Ron DeSantis and Nikki Haley, now locked in a fierce battle for second place, will eventually have to figure out how to resolve this same quandary. A Christie-style full frontal assault against Trump is clearly a political loser in a Republican primary.
But to beat Trump, they will have to figure out how to run against him, and their more subtle criticisms of “chaos” or the former president’s age have only gotten them so far.
The candidates all complain about the polls, but they can read them as well as anyone else.
W. James Antle III is the politics editor of the Washington Examiner and author of “Devouring Freedom: Can Government Ever Be Stopped?”
Lanhee J. Chen: Voters are looking for health care solutions. The GOP contenders came up short.
Health care did not come up until the end of Wednesday night’s presidential debate, but the issue has the potential to vex Republicans well into next year’s general election in November. The topic has become a major focus of the 2024 campaign — and the target of attacks from President Joe Biden and his surrogates — after former president Donald Trump declared last week that he would get rid of Obamacare if elected again.
None of the answers from the GOP presidential contenders so far should give Republican voters comfort that their nominee, whether it ends up being Trump or one of the contenders on the debate stage, will be poised to adequately rebut those attacks.

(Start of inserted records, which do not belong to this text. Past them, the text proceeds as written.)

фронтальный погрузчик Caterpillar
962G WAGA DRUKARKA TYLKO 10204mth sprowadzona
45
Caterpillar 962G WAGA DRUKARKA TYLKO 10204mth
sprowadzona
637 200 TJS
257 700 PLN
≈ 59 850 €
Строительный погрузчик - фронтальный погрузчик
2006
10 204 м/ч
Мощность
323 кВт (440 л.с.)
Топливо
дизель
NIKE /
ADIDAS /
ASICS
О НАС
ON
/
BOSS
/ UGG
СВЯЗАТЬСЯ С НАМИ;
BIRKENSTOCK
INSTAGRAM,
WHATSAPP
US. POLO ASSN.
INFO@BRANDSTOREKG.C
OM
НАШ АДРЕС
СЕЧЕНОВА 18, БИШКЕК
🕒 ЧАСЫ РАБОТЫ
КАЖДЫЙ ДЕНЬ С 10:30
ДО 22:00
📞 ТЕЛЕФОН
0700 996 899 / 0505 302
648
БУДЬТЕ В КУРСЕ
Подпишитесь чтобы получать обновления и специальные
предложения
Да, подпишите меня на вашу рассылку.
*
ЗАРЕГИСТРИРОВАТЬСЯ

Florida Gov. Ron DeSantis promised a new and better alternative to Obamacare but wasn’t able to provide additional details on exactly how he would lower health costs, which have climbed since Obamacare’s passage in 2010. Nor did he appear able to offer consumers more choice, something that the law has curtailed.
Vivek Ramaswamy made some valid points about a lack of transparency in our health care system but offered few specific ideas about how to address this weakness. And his indulgence of crazy conspiracy theories distracted from any strong answers he may have given.
Republican candidates would be smart to get smart on health care issues, and fast. There’s no dearth of ideas from conservative policy analysts and thinkers offering market-based reform on specific ways to expand incentives for health savings, increase transparency in health spending, and lower costs. These would all be ways to improve the health system in ways that Obamacare did not and cannot.
Lanhee J. Chen, PhD, is a regular contributor to CNN Opinion and the David and Diane Steffy Fellow in American Public Policy Studies at Stanford University’s Hoover Institution.